Alright, thermal collisions are much more frequent than conduction drift collisions. Calculate the distance between electrons N (number of conductivity electrons per cubic meter) arranged in a 1m^3 sphere (fun!). Then calculate the speed of the electrons from temperature using:

KE = 3/2 *k*T

where KE is kinetic energy, k is boltzmans and T is temperature.

Use the mean free path and velocity to compute time between collision.

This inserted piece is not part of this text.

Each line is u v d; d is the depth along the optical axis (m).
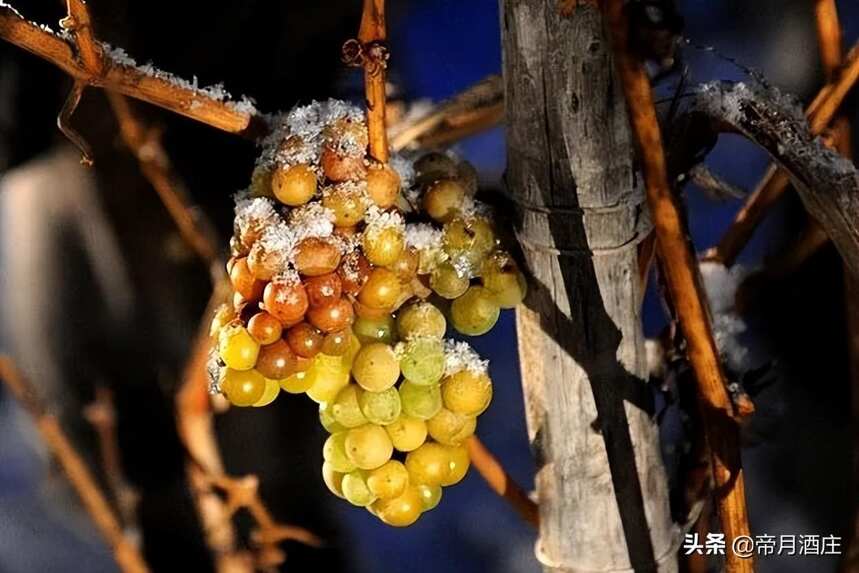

After all that, throw away the drude model and study quantum mechanics.

3. Jan 19, 2005

### JohanL

I have a question about mean free path p.
I calculate it from the density of electrons n (electrons/m^3)
then p = 1/(third root of n),

and then it should be indepent of temperature.
But I know that it should be different for different temperatures.
How can you estimate p for different temperatures?

_____________________

Then I used your model to estimate the temperature dependence of the thermal conductivity of the free electrons in a metal.

K = C*T*t = D * sqrt(T)

Where C and C are constants and t again is the time between collisions.
But the experimental curve of K doesnt have this form. Only for low temperatures it has. Then it reaches a maximum and goes down.
Why?

4. Jan 21, 2005

### Gokul43201

Staff Emeritus
Briefly :

The effective relaxation time comes from two contributions : scattering off of the lattice/phonons (not other electrons - the Drude model does not include electron-electron interactions), and scattering off of impurities and lattice imperfections.

$$\frac{1}{\tau} = \frac{1}{\tau _{lat}} + \frac{1}{\tau _{imp}}$$

Speaking of resistivities instead of conductivities, you have

$$\rho = \rho _ {lat} + \rho _{imp}$$

For most elemental metals, $\tau _ {imp}$ is fairly independent of the temperature. The lattice interactions are largely result of the fact that the lattice is vibrating rapidly, providing a large scattering cross section, so much so, that as $T \rightarrow 0$, $\rho _ {lat} << \rho _{imp}$

So, at 0 K : $\rho \approx \rho _ {imp}$

INCOMPLETE...

Just realized you are now suddenly talking about thermal conductivity $\kappa$, rather than electrical conductivity $\sigma$. Which one is it ? Drude does NOT try to explain thermal conductivity, and can not, because this is a largely phonon process. Seminal work on thermal conductivity was done by Debye and Pierls.